- Records -
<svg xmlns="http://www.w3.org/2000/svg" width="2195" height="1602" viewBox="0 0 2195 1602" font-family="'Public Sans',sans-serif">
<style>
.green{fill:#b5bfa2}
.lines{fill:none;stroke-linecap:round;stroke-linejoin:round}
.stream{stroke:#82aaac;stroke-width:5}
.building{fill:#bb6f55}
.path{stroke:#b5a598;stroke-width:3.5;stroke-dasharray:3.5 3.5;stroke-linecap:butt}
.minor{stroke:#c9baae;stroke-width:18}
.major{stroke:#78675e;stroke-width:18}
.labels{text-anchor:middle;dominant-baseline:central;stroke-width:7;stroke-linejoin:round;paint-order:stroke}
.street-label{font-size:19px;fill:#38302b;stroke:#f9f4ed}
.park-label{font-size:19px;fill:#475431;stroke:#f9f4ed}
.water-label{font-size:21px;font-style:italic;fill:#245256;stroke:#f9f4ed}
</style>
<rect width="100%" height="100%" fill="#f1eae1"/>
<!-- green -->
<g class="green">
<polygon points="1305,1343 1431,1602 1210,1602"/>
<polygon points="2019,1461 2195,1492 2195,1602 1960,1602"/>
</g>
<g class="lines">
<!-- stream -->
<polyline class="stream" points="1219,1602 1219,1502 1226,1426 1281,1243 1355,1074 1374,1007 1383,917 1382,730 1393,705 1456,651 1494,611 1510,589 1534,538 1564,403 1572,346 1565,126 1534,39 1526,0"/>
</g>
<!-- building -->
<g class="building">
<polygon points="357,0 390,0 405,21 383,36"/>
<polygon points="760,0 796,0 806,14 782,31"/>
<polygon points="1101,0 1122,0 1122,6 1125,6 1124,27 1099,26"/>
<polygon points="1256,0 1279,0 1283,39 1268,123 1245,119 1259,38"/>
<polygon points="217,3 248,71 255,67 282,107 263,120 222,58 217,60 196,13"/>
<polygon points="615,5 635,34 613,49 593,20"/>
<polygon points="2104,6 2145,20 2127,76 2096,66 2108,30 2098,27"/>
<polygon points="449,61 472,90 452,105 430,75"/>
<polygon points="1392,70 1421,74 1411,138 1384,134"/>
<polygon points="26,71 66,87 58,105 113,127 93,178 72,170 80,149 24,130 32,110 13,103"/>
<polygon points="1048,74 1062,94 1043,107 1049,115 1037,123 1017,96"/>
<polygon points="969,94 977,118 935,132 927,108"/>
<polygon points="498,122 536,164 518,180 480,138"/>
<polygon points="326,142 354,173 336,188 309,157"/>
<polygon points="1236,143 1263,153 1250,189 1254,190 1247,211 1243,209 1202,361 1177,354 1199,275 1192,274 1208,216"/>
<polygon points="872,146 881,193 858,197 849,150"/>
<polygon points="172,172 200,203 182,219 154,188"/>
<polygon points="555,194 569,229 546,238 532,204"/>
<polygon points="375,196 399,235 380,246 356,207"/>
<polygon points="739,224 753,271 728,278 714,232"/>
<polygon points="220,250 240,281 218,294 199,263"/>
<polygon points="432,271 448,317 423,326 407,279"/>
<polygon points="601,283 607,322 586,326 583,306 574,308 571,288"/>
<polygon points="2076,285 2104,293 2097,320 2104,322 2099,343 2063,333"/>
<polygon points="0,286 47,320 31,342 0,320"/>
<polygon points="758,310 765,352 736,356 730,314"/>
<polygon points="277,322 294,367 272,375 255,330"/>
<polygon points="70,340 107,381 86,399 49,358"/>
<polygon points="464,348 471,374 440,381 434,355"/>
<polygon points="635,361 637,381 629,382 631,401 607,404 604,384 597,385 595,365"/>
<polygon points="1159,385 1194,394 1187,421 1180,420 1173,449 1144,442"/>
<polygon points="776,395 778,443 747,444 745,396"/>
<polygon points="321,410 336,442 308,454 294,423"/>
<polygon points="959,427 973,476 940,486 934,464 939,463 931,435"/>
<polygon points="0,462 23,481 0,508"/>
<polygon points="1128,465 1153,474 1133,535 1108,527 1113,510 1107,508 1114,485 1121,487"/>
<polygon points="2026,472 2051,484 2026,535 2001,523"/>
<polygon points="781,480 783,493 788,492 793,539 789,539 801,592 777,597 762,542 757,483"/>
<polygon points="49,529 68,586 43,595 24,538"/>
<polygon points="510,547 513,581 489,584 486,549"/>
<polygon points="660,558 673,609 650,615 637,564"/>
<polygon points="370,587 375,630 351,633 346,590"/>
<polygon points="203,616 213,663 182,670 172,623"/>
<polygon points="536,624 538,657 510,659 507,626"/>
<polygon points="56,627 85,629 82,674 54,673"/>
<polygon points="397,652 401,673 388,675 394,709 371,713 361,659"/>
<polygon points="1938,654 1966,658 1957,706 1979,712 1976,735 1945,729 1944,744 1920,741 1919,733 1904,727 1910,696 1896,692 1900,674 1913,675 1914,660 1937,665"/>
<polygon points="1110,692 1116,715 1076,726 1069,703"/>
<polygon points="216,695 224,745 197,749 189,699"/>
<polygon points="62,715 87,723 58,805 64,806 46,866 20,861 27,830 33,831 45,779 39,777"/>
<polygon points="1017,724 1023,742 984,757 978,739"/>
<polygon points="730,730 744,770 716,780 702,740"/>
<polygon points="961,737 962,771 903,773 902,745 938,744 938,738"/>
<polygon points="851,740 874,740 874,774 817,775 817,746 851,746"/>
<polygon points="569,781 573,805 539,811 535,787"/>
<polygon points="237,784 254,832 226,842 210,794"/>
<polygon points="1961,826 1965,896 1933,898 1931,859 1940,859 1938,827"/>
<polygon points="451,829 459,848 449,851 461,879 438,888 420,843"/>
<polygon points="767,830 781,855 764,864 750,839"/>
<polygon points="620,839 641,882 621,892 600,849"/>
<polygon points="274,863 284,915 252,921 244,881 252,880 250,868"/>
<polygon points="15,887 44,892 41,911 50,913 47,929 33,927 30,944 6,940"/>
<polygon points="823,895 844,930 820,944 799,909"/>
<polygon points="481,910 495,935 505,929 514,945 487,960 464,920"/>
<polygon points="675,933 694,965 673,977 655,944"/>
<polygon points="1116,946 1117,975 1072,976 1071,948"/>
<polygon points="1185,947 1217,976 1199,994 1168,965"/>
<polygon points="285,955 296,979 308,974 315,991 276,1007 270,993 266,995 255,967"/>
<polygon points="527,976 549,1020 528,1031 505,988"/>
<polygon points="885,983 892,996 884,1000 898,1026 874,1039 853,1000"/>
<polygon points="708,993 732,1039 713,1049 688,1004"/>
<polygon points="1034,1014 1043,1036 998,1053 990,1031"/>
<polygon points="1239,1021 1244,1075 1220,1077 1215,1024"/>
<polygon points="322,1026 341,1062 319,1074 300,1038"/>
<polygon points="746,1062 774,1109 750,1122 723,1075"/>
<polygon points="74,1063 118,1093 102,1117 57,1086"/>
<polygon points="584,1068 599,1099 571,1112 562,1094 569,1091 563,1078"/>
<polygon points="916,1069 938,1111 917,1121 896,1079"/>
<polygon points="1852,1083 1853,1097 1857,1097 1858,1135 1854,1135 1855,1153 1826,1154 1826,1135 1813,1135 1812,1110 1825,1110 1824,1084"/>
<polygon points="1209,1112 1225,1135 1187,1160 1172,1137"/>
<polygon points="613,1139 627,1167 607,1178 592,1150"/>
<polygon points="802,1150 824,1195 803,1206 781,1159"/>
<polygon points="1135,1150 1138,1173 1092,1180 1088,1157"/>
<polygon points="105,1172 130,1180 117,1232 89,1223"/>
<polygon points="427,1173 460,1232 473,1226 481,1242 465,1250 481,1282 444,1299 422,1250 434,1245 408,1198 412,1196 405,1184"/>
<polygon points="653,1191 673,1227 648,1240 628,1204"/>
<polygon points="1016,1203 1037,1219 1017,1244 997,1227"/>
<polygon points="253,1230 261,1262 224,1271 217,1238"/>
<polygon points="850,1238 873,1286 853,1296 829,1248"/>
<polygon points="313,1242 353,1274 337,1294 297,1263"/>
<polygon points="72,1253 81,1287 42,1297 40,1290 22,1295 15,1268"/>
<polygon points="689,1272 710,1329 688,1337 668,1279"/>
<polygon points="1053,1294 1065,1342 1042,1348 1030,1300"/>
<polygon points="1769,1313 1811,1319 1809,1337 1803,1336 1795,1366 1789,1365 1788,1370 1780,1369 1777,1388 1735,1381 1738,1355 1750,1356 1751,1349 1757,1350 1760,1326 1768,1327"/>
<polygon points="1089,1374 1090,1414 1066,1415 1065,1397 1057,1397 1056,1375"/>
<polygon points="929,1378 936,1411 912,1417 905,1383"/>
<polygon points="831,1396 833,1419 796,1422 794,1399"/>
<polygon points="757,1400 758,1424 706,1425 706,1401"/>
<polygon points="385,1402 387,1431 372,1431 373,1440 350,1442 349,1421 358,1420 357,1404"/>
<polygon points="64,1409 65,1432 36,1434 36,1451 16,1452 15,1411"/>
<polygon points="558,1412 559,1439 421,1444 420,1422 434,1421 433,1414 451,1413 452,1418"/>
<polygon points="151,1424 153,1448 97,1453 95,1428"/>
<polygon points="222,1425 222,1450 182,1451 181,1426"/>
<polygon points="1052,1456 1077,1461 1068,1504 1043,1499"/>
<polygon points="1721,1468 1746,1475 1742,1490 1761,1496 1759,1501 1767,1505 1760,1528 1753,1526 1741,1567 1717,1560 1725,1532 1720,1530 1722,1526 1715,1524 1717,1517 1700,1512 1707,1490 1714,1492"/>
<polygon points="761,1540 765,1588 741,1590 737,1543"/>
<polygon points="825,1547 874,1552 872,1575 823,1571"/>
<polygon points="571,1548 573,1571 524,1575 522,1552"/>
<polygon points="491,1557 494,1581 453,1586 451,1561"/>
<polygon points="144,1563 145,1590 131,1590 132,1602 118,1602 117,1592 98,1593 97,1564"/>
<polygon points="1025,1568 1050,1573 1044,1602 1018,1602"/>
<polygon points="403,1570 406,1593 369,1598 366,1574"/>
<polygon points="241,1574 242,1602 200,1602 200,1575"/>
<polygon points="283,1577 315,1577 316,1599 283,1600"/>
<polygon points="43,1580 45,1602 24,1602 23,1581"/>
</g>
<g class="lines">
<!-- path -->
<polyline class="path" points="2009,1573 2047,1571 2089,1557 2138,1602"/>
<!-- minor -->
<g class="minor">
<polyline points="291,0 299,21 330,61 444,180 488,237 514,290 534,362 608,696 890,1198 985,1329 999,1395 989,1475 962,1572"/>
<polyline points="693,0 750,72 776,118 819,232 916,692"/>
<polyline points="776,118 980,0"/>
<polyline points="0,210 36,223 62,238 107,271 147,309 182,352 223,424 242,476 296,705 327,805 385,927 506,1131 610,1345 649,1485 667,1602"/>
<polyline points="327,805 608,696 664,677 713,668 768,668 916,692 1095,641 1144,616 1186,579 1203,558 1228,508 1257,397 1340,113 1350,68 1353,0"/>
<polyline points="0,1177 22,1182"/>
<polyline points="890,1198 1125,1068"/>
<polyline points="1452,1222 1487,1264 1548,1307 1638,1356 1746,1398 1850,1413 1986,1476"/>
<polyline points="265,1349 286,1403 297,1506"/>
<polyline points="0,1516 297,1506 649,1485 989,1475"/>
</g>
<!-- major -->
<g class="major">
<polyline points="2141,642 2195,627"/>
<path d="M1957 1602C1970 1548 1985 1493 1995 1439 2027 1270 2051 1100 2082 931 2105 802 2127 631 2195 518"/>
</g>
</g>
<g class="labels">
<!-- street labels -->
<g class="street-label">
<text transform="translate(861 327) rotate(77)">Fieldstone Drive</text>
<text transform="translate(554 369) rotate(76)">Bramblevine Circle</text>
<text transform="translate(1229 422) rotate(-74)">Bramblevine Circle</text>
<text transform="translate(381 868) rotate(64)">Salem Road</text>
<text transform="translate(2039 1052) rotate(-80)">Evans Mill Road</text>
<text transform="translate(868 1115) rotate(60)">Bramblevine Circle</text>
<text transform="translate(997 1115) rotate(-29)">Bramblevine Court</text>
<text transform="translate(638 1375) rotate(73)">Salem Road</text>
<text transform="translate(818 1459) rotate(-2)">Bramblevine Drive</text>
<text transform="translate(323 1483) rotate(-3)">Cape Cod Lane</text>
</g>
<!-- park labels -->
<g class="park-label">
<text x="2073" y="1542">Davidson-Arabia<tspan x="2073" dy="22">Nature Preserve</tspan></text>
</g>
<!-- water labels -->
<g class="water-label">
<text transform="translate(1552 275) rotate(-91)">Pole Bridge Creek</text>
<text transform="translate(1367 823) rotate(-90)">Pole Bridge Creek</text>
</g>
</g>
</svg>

- Directions for this task -
Search the data for the string "linecap" and copy out every line where it is found.

- Result -
.lines{fill:none;stroke-linecap:round;stroke-linejoin:round}
.path{stroke:#b5a598;stroke-width:3.5;stroke-dasharray:3.5 3.5;stroke-linecap:butt}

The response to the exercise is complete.